# nonagesimal in Kepler's parallax computation

I'm starting to learn Kepler's Astronomia Nova using William Donahue's translation . In the translator's introduction, it is demonstrated how Kepler did his parallax computation. I failed to understand the following paragraph:

specifically:

1) nonagesimal's definition: there are 2 points of intersection between the ecliptic and the horizon: one in the East, the other in West. another ambiguity is the direction of the $$90^\circ$$

2) I can't see why the altitude of the nonagesimal is "the same as the angle between the ecliptic and the horizon". It does make sense to me, but I'm missing a kind of "proof" for that.

3) Actually I also failed to understand what follows in that paragraph - but maybe your explanation for the points above, will clarify that for me.

your help is very much appreciated

## 2 Answers

It looks like the assumption regarding the 90° point is that the amount of the ecliptic visible is 180°. So the 90° direction is the halfway point.

The nonagesimal is on the ecliptic, so the altitude approximates the arc.
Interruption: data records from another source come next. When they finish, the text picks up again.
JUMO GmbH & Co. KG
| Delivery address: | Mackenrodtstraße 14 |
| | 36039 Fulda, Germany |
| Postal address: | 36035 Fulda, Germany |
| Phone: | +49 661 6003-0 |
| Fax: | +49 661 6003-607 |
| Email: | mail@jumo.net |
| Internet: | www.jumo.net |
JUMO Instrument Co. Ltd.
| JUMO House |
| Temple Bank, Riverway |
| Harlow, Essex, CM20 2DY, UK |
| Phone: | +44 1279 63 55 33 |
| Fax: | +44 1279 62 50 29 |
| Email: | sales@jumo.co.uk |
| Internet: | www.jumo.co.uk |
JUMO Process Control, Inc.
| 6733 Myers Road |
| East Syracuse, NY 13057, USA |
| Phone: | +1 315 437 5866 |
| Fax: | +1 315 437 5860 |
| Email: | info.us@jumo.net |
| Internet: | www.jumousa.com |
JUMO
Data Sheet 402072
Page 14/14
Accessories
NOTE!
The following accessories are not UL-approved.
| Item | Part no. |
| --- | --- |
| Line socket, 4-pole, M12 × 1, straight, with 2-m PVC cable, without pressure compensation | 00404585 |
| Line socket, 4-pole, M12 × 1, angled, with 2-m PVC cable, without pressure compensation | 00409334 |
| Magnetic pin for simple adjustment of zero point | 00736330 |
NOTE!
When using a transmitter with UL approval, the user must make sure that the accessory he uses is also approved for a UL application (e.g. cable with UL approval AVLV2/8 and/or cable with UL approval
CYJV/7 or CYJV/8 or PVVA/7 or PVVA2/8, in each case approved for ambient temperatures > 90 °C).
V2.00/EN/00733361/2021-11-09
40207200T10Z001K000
The wording in the initial part has that correct, but then it goes on to say "the same as the angle" - this seems to be a mistake. The arc is directly related to the angle, yes, but it is not the angle.

• thanks!. the thing is the visible ecliptic is not necessary $180^\circ$. but I think we can assume that is indeed the assumption. anyway, not sure I understand you last remark about the angle. unfortunately I still missing something with that paragraph. – d_e Feb 14 '19 at 17:06
• I read further on and now understand what you were saying - yes, the wording in the article is not correct – Rory Alsop Feb 14 '19 at 20:18

finally I think I grasped this. As a novice, I did not understand some basic definitions that made that much harder for me to understand the paragraph. It might be a good idea to provide here an answer for reference to others that might encounter this issue.

1) parallax in this section refers to geocentric parallax. i.e where one point of observation is the surface of the earth and the second is it's center. Evidently, in the Zenith the geocentric parallax vanishes.

2) the longitude and latitude in this section refer to the lines in the Ecliptic coordinate system - where the ecliptic is of latitude 0 of course. [I'm still not sure as to why they used that system back then, instead of the more natural (at least to me ) Equatorial coordinate system. (maybe it was easier to calculate eclipses and plants transits using the ecliptic system)]

Now, for the nonagesimal - it is simply the highest point (closest to the Zenith) in the ecliptic at any given moment. it might be helpful here to note that nonagesimal is not the Midheaven. Simply because the highest point in the ecliptic does not necessarily intersect the meridian.

Making those definitions clear, the rest in that paragraph follows: the great circle drawn from the Zenith through the nonagesimal is simply a longitude line in the ecliptic coordinate system since it is perpendicular to a latitude line (the ecliptic being latitude 0). so since the the plane being defined by the earth's center, the observer point on the surface and the nonagesimal, is a plane of one longitude, then the parallax could not affect the longitude at all.